M: The sketch matrix for a user.
N: The number of data points for the user.

Output: - The estimated frequency of the element d for the user.

def query_all_users_event(self, event):

Estimates the frequency of an event for each user in the dataset. It prints the estimated frequency for each user by calling the estimate_element method.

Input:

event: The event (element) whose frequency needs to be estimated.

Output:

Prints the estimated frequency of the event for each user.

def run_estimate()

Initializes the Estimation instance and prompts the user to input an event. It continuously estimates the frequency of the event for all users until the user decides to quit by entering "q".

utils

def save_setup_json(setup_instance)

Saves the initial setup configuration to a JSON file (setup_config.json), including parameters like k, m, epsilon, event names, privacy method, error metrics, tolerance, and p.

Input:

setup_instance: Object containing the setup parameters.

Output: JSON configuration file saved.

def load_setup_json()

Loads the setup configuration from the previously saved JSON file.

Output: Tuple with k, m, epsilon, events_names, privacy_method, error_metric, error_value, tolerance and p.

def save_mask_json(mask_instance, e, coeffs, privatized_dataset)

Saves the mask configuration and the privatized dataset to disk (mask_config.json and privatized_dataset.csv).

Input:

mask_instance: Mask configuration instance.
e: Epsilon value.
coeffs: Hash function coefficients.
privatized_dataset: Privatized dataset.

Output: JSON and CSV files saved.

def load_mask_json()

Loads the mask configuration, rebuilds the hash functions, and loads the privatized dataset.

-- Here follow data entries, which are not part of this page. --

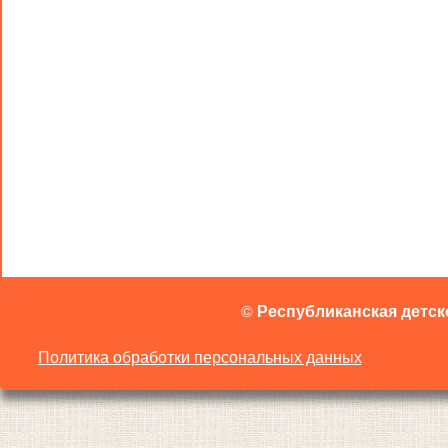
©
Республиканская детск
Политика обработки персональных данных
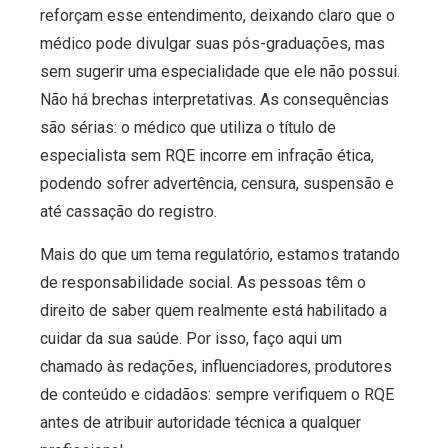
reforçam esse entendimento, deixando claro que o
médico pode divulgar suas pós-graduações, mas
sem sugerir uma especialidade que ele não possui.
Não há brechas interpretativas. As consequências
são sérias: o médico que utiliza o título de
especialista sem RQE incorre em infração ética,
podendo sofrer advertência, censura, suspensão e
até cassação do registro.
Mais do que um tema regulatório, estamos tratando
de responsabilidade social. As pessoas têm o
direito de saber quem realmente está habilitado a
cuidar da sua saúde. Por isso, faço aqui um
chamado às redações, influenciadores, produtores
de conteúdo e cidadãos: sempre verifiquem o RQE
antes de atribuir autoridade técnica a qualquer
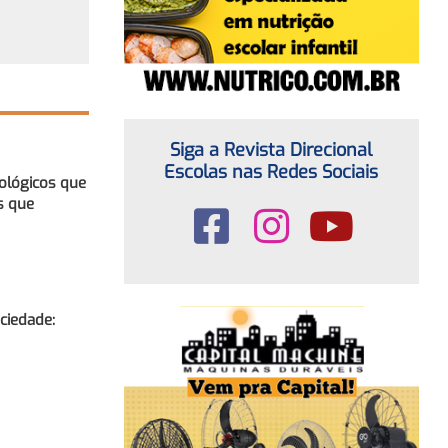
Siga a Revista Direcional
Escolas nas Redes Sociais
ológicos que
s que
ociedade:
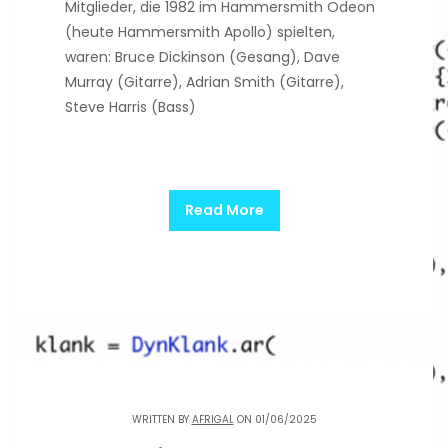
Mitglieder, die 1982 im Hammersmith Odeon
(heute Hammersmith Apollo) spielten,
waren: Bruce Dickinson (Gesang), Dave
Murray (Gitarre), Adrian Smith (Gitarre),
Steve Harris (Bass)
Read More
WRITTEN BY
AFRIGAL
ON 01/06/2025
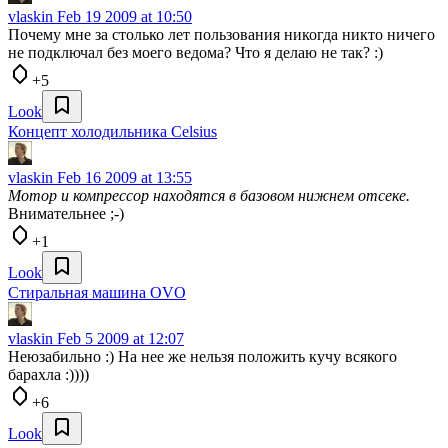
vlaskin
Feb 19 2009 at 10:50
Почему мне за столько лет пользования никогда никто ничего
не подключал без моего ведома? Что я делаю не так? :)
+5
Look
Концепт холодильника Celsius
vlaskin
Feb 16 2009 at 13:55
Мотор и компрессор находятся в базовом нижнем отсеке.
Внимательнее ;-)
+1
Look
Стиральная машина OVO
vlaskin
Feb 5 2009 at 12:07
Неюзабильно :) На нее же нельзя положить кучу всякого
барахла :))))
+6
Look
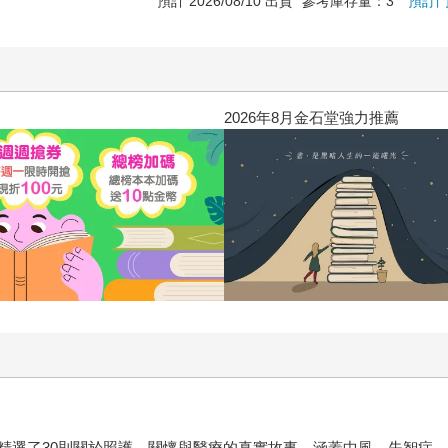
預計 2026/08/10 出貨
參考庫存量：3
預訂
2026年8月金石堂強力推薦
精選了30則關於照護、關懷與醫療的真實故事，涵蓋中風、失智症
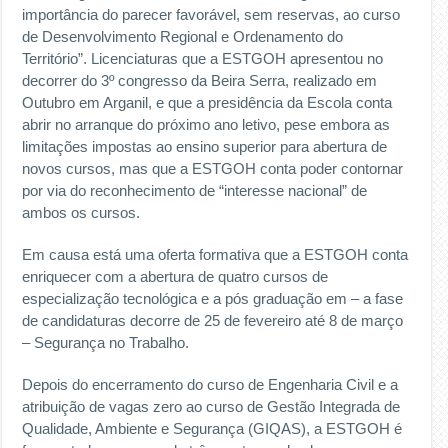
importância do parecer favorável, sem reservas, ao curso
de Desenvolvimento Regional e Ordenamento do
Território”. Licenciaturas que a ESTGOH apresentou no
decorrer do 3º congresso da Beira Serra, realizado em
Outubro em Arganil, e que a presidência da Escola conta
abrir no arranque do próximo ano letivo, pese embora as
limitações impostas ao ensino superior para abertura de
novos cursos, mas que a ESTGOH conta poder contornar
por via do reconhecimento de “interesse nacional” de
ambos os cursos.
Em causa está uma oferta formativa que a ESTGOH conta
enriquecer com a abertura de quatro cursos de
especialização tecnológica e a pós graduação em – a fase
de candidaturas decorre de 25 de fevereiro até 8 de março
– Segurança no Trabalho.
Depois do encerramento do curso de Engenharia Civil e a
atribuição de vagas zero ao curso de Gestão Integrada de
Qualidade, Ambiente e Segurança (GIQAS), a ESTGOH é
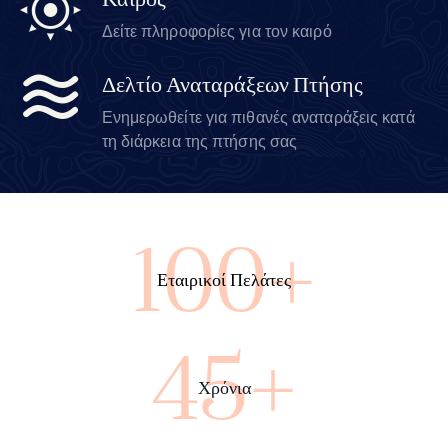
Καιρός
Δείτε πληροφορίες για τον καιρό
Δελτίο Αναταράξεων Πτήσης
Ενημερωθείτε για πιθανές αναταράξεις κατά
τη διάρκεια της πτήσης σας
100+
Εταιρικοί Πελάτες
45+
Χρόνια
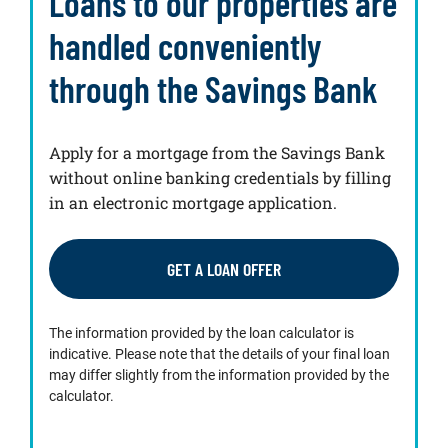
Loans to our properties are
handled conveniently
through the Savings Bank
Apply for a mortgage from the Savings Bank
without online banking credentials by filling
in an electronic mortgage application.
GET A LOAN OFFER
The information provided by the loan calculator is
indicative. Please note that the details of your final loan
may differ slightly from the information provided by the
calculator.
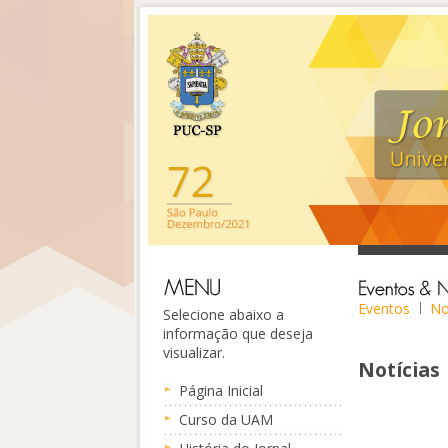
Eventos
No
Selecione abaixo a
informação que deseja
visualizar.
Notícias
Página Inicial
Curso da UAM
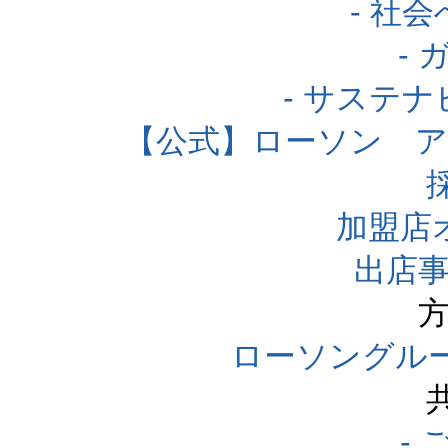
- 社
-
- サステ
【公式】ローソン 
加盟店
出店事
方
ローソングル
-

Output: Tuple withk, m, e, rebuilt hash functions, privacy_method, and the dataset as a DataFrame.

def save_agregate_json(agregate_instance)

Saves the user sketch aggregation object to a binary file (sketch_by_user).

Input:

agregate_instance: Instance containing the user sketches.

def load_agregate_json()

Loads the user sketch aggregation object from the binary file.

Output: Loaded sketch_by_user object.

def deterministic_hash(x)

Generates a deterministic hash of an element using SHA-256, returning it as an integer.

Input:

x: Element to be hashed.

Output: Deterministic hash as an integer.

def generate_hash_functions(k, p, c, m)

Generates k hash functions based on random coefficients over a finite field defined by p, mapped to m.

Input:

k: Number of hash functions.
p: Large prime number for modular operations.
c: Polynomial degree.
m: Output range.

Output:

List of hash functions.
Dictionary with function parameters.

def rebuild_hash_functions(functions_params)

Rebuilds hash functions from their stored coefficients and parameters.

Input:

functions_params: Dictionary with coefficients, p, m, and c.

Output:

List of rebuilt hash functions.

def display_results(real_freq: pd.DataFrame, estimated_freq: dict)

Displays real vs estimated frequencies of elements, including absolute differences and percentage errors.

Input:

real_freq: DataFrame with real frequencies.
estimated_freq: Dictionary with estimated frequencies.

Output:

List of tabulated results with real count, real percentage, estimated count, estimated percentage, difference, and percent error.

def get_real_frequency(df)

Computes the real frequency of each element in a DataFrame.

Input:

df: DataFrame containing a value column.

Output:

DataFrame with columns Element and Frequency.

📎 Notes

Make sure that your input file does not have incorrectly named columns (e.g., Unnamed: 0).
Pseudonymization is applied using simple hashing.